-- Problem description --
Locate, in the data below, the line that contains "027: 16.6 -> 15" and the line that contains "余额, 09-02 11:57: 143.18 -> 175.2"; reproduce exactly those two lines and every line between them, nothing more.

-- Records for processing --
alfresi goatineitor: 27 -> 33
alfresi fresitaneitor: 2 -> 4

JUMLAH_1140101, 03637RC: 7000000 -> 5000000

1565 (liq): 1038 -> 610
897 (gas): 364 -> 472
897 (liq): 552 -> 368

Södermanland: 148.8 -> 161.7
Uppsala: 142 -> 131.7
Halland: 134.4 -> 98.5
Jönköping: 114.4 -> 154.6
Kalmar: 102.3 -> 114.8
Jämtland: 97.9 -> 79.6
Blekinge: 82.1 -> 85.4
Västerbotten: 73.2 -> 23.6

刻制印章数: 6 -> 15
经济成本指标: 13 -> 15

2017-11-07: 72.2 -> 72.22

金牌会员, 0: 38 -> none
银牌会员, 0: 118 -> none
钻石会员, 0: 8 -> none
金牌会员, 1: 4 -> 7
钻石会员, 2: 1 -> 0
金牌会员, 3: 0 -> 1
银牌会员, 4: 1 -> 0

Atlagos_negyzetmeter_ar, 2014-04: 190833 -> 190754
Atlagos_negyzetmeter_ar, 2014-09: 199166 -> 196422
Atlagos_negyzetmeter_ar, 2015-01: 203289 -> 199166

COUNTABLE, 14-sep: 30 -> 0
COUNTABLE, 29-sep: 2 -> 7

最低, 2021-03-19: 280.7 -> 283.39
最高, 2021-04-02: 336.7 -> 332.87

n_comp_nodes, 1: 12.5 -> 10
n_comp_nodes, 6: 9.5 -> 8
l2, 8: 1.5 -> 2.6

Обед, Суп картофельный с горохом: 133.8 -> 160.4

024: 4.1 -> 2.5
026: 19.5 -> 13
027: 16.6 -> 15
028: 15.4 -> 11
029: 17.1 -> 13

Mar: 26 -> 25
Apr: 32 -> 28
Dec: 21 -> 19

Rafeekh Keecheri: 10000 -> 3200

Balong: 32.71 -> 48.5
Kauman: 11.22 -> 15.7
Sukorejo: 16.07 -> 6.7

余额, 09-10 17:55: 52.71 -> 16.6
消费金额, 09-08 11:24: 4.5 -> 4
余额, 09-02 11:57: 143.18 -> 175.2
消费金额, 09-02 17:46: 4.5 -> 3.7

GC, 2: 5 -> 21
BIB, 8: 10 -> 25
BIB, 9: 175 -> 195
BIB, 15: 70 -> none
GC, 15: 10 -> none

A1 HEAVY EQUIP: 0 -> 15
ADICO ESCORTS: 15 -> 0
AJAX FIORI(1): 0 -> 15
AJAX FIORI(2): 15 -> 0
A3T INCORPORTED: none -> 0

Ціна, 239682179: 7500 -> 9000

-- Solution to the problem --
027: 16.6 -> 15
028: 15.4 -> 11
029: 17.1 -> 13

Mar: 26 -> 25
Apr: 32 -> 28
Dec: 21 -> 19

Rafeekh Keecheri: 10000 -> 3200

Balong: 32.71 -> 48.5
Kauman: 11.22 -> 15.7
Sukorejo: 16.07 -> 6.7

余额, 09-10 17:55: 52.71 -> 16.6
消费金额, 09-08 11:24: 4.5 -> 4
余额, 09-02 11:57: 143.18 -> 175.2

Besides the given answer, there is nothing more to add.